When “Buckskin Girl’s” blood was sent to our lab, there was little hope that the sample would yield viable DNA because it had been stored unrefrigerated for 37 years in the anti-coagulant heparin. We were surprised to find that the compromised sample yielded enough DNA to allow for whole genome sequencing (WGS). WGS involves reading a genome many times to arrive at a file containing all 3 billiion base pairs (bps), or, in the case of degraded samples, whatever fraction of the genome has survived the degradation process.
Once sequencing was complete, our bioinformatics team created a new file that normally contains only the 600,000 or so loci (called SNPs or snips) used by most direct-to-consumer (DTC) testing companies. In “Buckskin Girl’s” case, we discovered that only about half of her genome remained. Even so, when we received the SNP file on the morning of March 28, we were able to upload the file to GEDMatch and it proceeded to batch. This is the process through which a new file is integrated with the already existing GEDMatch database. The process can take 12 hours or more to complete.
Once batching has completed, GEDMatch provides a list of DNA-cousin matches with an estimate of how closely related the tester is to each match based on how much DNA they share. Our DNA Doe Project volunteers watched this list populate in real time. Initially 2nd and 3rd cousins appeared, which we thought was promising.
After a few hours a new match popped up – a woman who appeared to be a half-cousin or a first cousin once removed to “Buckskin Girl.” This person either shared a single grandparent with our Jane Doe or was a first cousin to one of her parents. We felt this match was related closely enough to “Buckskin Girl” to lead to her identity. Around midnight our DDP volunteers put the coffee on.
Our first challenge was to figure out the match’s real name and whether she had posted her family tree online. We realized that having to create it from scratch would take time. Fortunately, we were able to track down her Ancestry identity and discovered she had posted her tree there. We started looking to see if the match could be our Doe’s half cousin by checking whether the match had a grandparent who had been married twice. Not having success, we began looking at the match’s first cousins to see whether any of them had children (and therefore would be the match’s first cousin once removed) who could possibly be identified as “Buckskin Girl.”

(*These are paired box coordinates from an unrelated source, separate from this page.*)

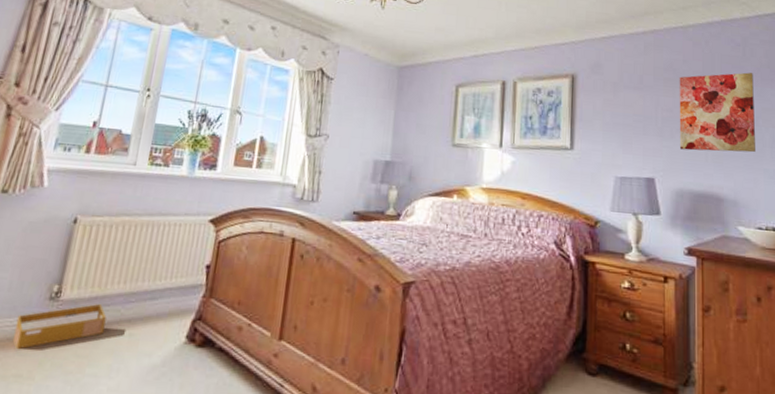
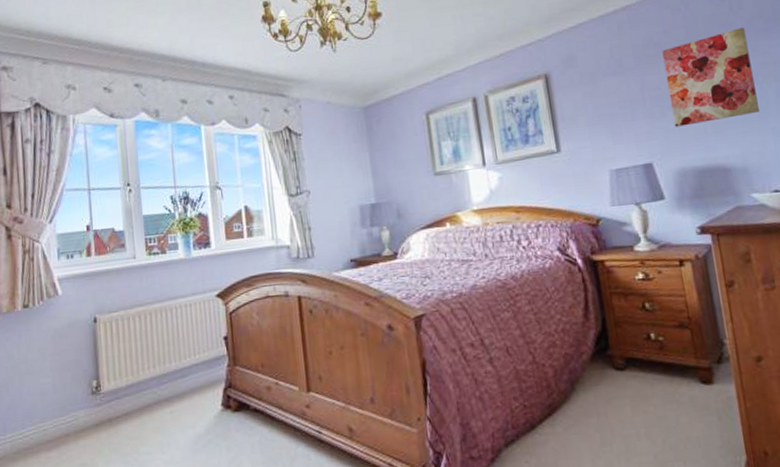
basket: present [12,304,107,349] -> none [68,390,147,442]

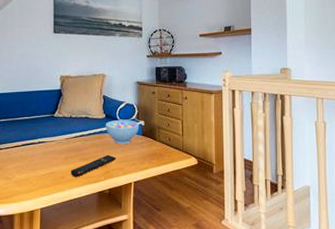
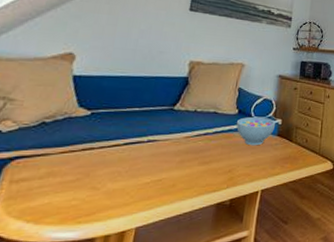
remote control: present [71,154,116,177] -> none [184,157,244,185]

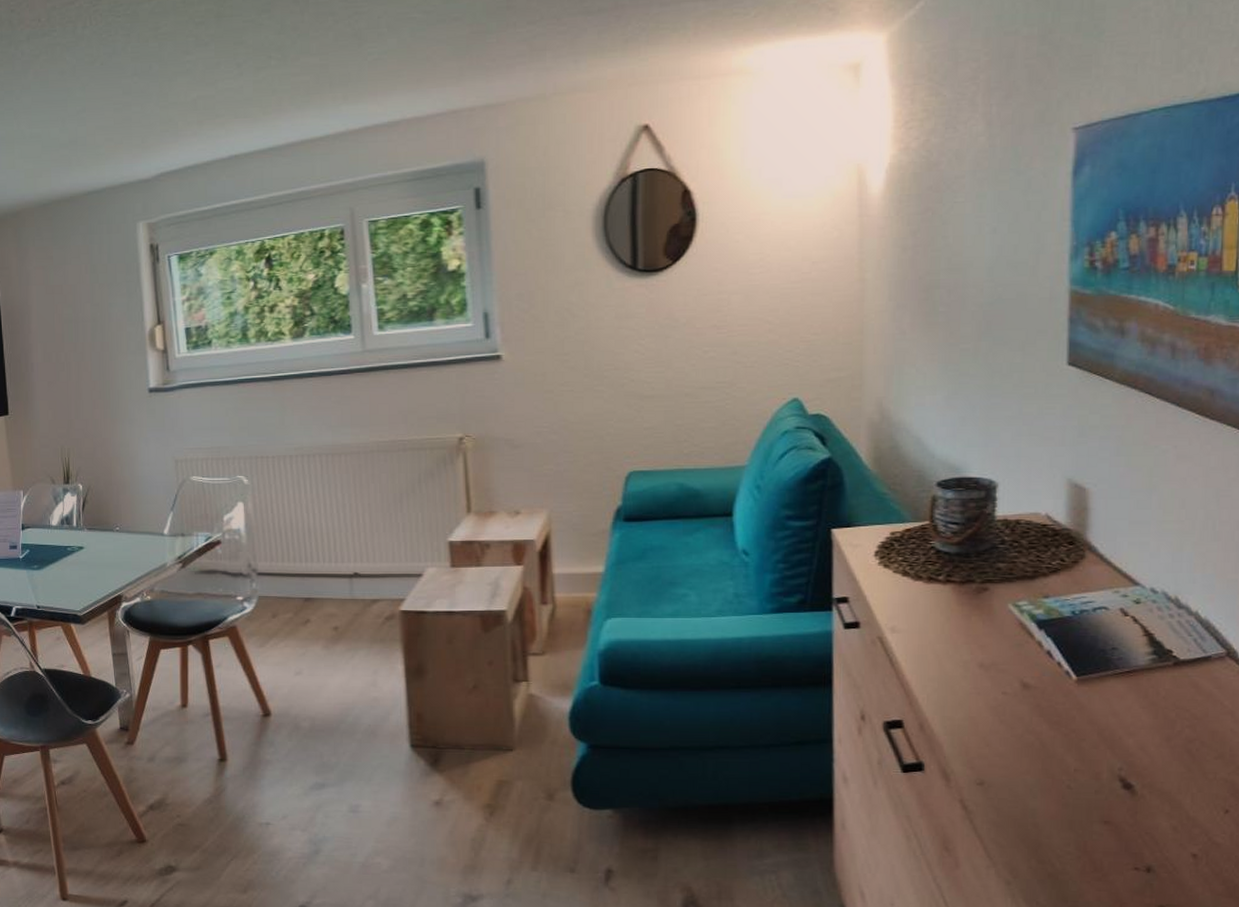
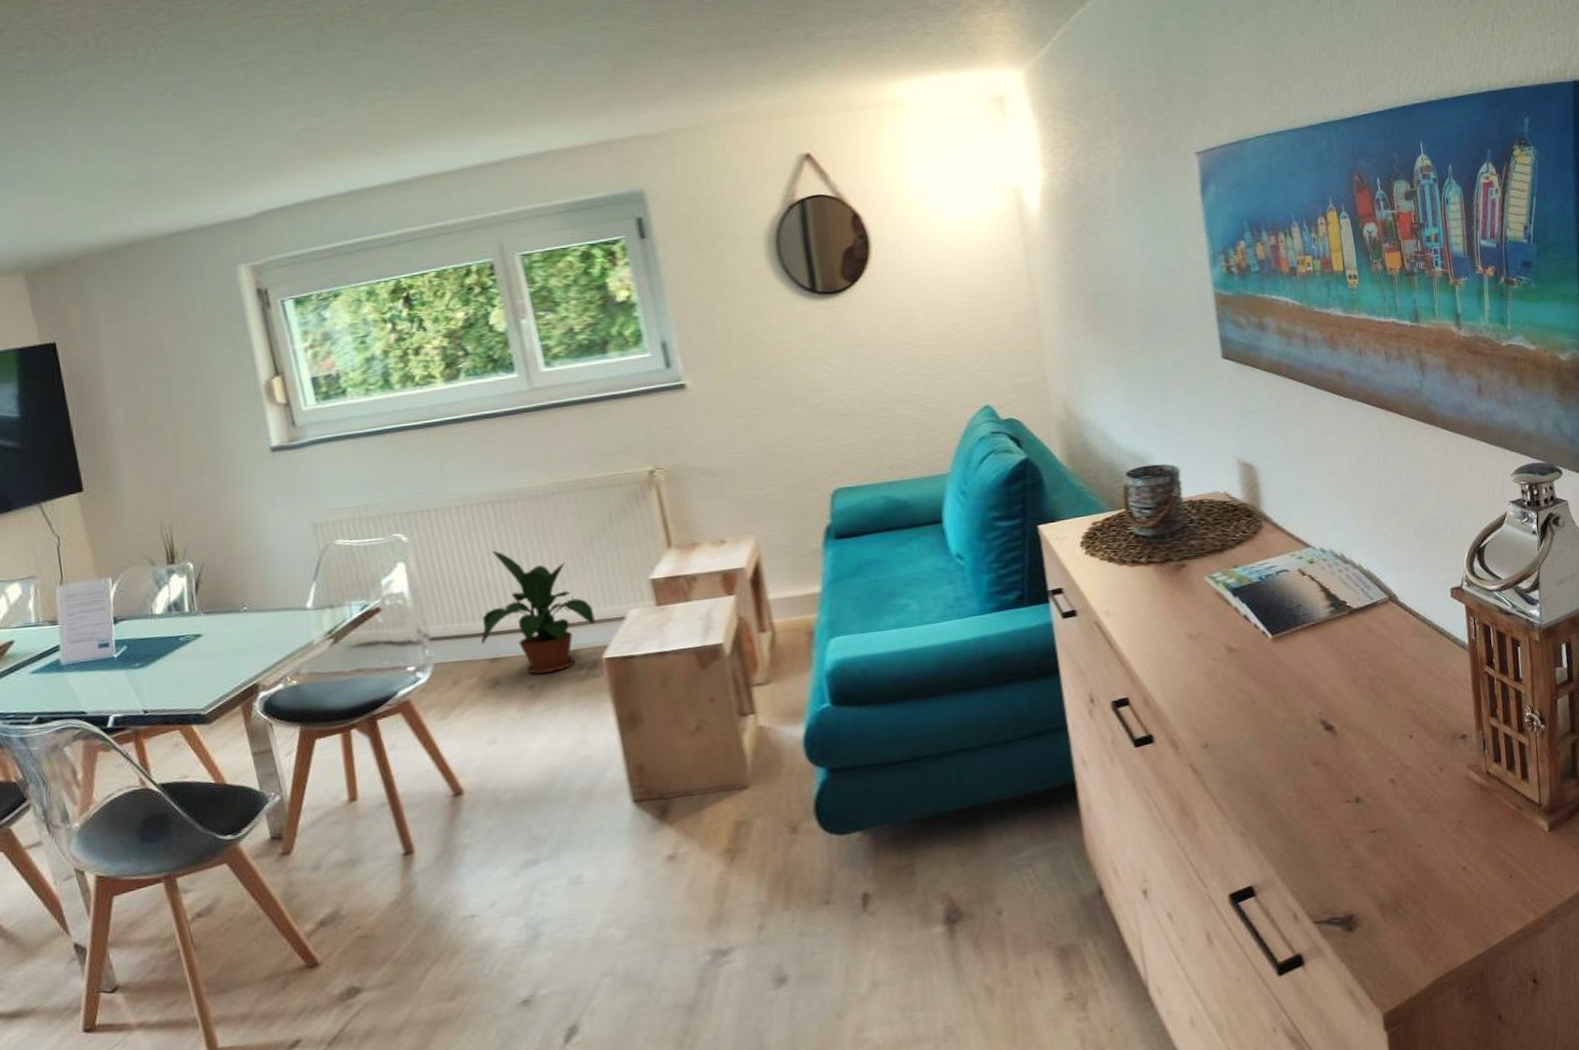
potted plant: none [299,500,396,617] -> present [481,551,595,674]

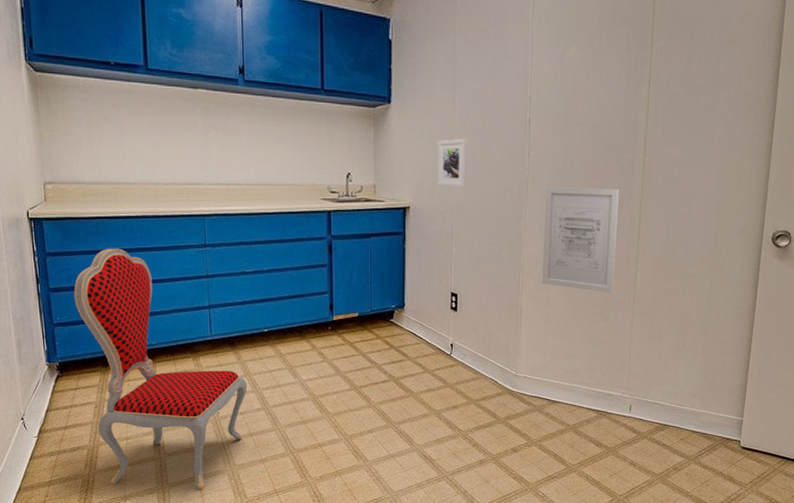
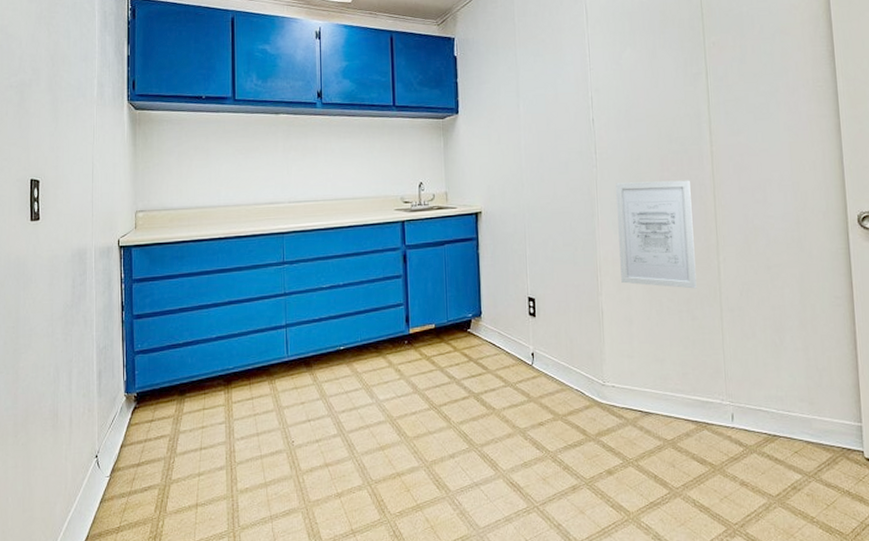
dining chair: present [74,248,248,490] -> none [156,271,323,533]
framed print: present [437,139,467,188] -> none [506,142,536,190]

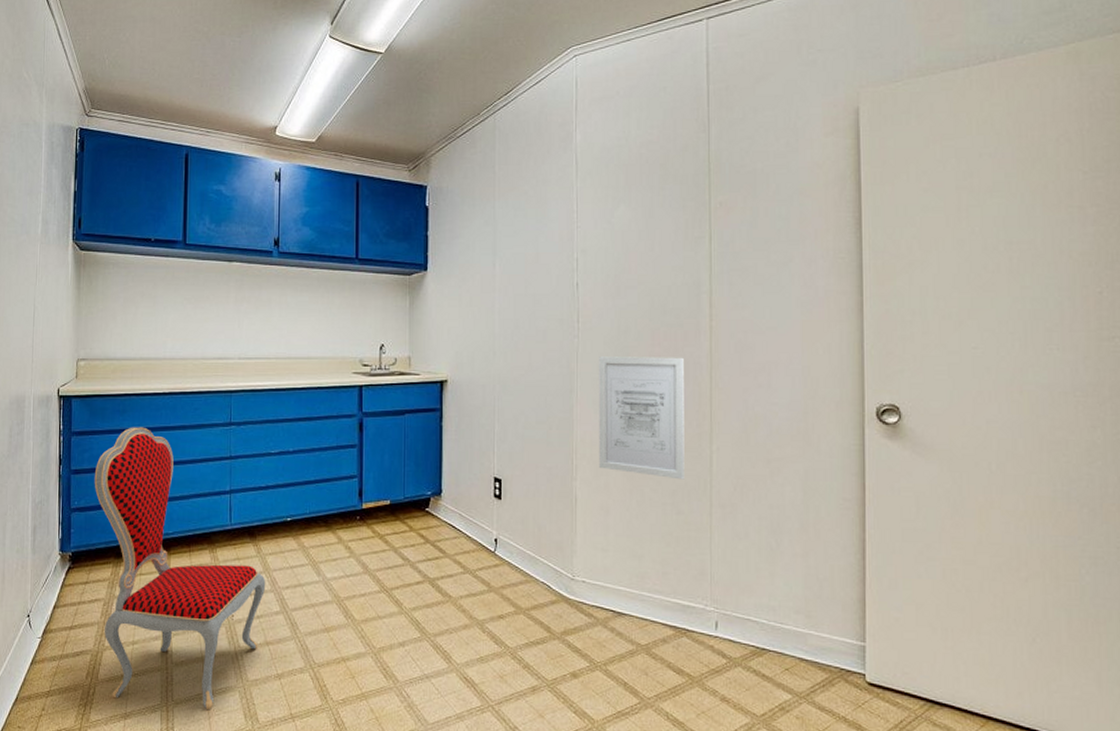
dining chair: none [156,271,323,533] -> present [94,427,266,710]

Because most public family trees that are available online do not provide names of living people, we normally have to fill in living family members by looking at census reports and other documents such as obituaries that might list descendants. With further searching this can help us to rule out cousins who are too old or too young to have the required relationship, or cousins who died prior to 1981 or who were known to be living after that time. In the case of large families this could take weeks.
With “Buckskin Girl” we got lucky. One of the cousins in the tree listed Marcia King as his daughter. Her birth date was about right. And Marcia’s date of death was given as “missing – presumed dead.”
We knew at that instant DNA Doe Project had identified our Jane Doe.